**WHAT YOU WILL DO**
[A] Write out the stretch from "Trick: sorry I" through "or chassis dyno?" of the discussion of engines and handling, word for word.
[B] Convert the stretch of the dataset items from the line containing "expected to have respected it. Our" through the end of the records into a numbered list, skipping blank lines and leaving out the pictures.

**PASSAGE FOR REVIEW**
=-=-=-=-=

Yep mine has the heavy old trw 12.7s in it also. Our engines must sound very similar.
Trick: sorry I got up in your face about what you worte. Long day. Your engine reads pretty sweet. Did you dyno it during buildup? Desktop, engine or chassis dyno?
everyone else: since we have hijacked an exhaust thread into a big vs bigger (not 1.6L rice burner engines), and handling; please take the poll I started earlier today.
Buzz my small block stroker will tear your big block a new one. lol
Yeh and don't be ratting on the 1.6L motors, I've got one in my car and it's... yeh ok it's crap. lol
as far as weight the is concerned you have static weight as well as polar weight. ALL weight is bad. but polar weight is worse ....the wider the weight is from the center of the car the worse he effect is on handleing. but on a v engine it's better to have a "v" than a "V" as far as a motor is concerned
weight in front of the rear wheels is bad as well as weight behind the rear wheels
last gen rx7's I think had to be the best engineered car on the street other than the rotory not produceing much torque but the motor is behind the center of the front wheels.

=-=-=-=-=

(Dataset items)
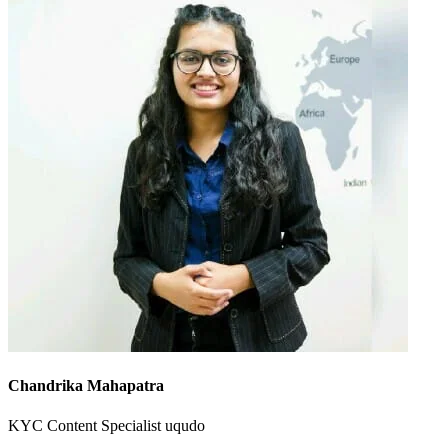
Chandrika Mahapatra
KYC Content Specialist
uqudo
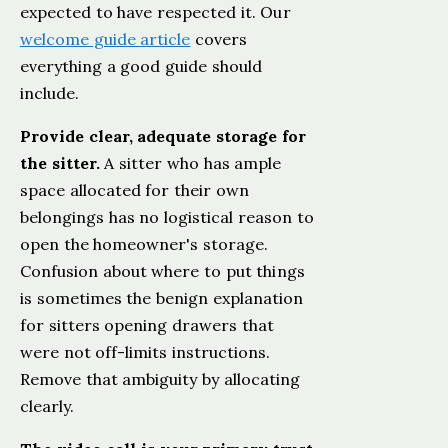
expected to have respected it. Our
welcome guide article
covers
everything a good guide should
include.
Provide clear, adequate storage for
the sitter.
A sitter who has ample
space allocated for their own
belongings has no logistical reason to
open the homeowner's storage.
Confusion about where to put things
is sometimes the benign explanation
for sitters opening drawers that
were not off-limits instructions.
Remove that ambiguity by allocating
clearly.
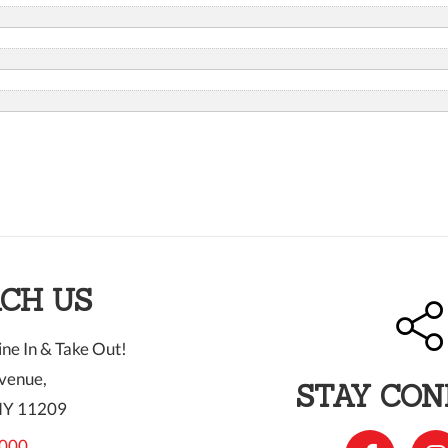
CH US
ne In & Take Out!
venue,
STAY CO
NY 11209
000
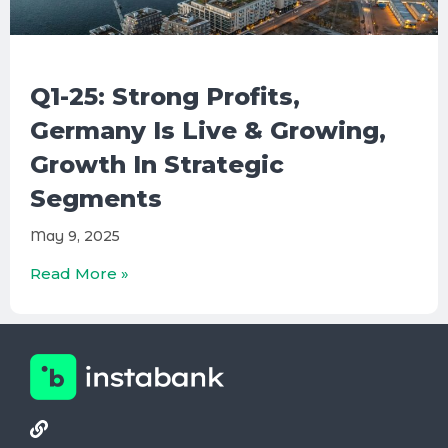
Q1-25: Strong Profits,
Germany Is Live & Growing,
Growth In Strategic
Segments
May 9, 2025
Read More »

=-=-=-=-=

**COMPLETED EXERCISE**
[A]
Trick: sorry I got up in your face about what you worte. Long day. Your engine reads pretty sweet. Did you dyno it during buildup? Desktop, engine or chassis dyno?

[B]
1. expected to have respected it. Our
2. welcome guide article
3. covers
4. everything a good guide should
5. include.
6. Provide clear, adequate storage for
7. the sitter.
8. A sitter who has ample
9. space allocated for their own
10. belongings has no logistical reason to
11. open the homeowner's storage.
12. Confusion about where to put things
13. is sometimes the benign explanation
14. for sitters opening drawers that
15. were not off-limits instructions.
16. Remove that ambiguity by allocating
17. clearly.
18. CH US
19. ne In & Take Out!
20. venue,
21. STAY CO
22. NY 11209
23. 000
24. Q1-25: Strong Profits,
25. Germany Is Live & Growing,
26. Growth In Strategic
27. Segments
28. May 9, 2025
29. Read More »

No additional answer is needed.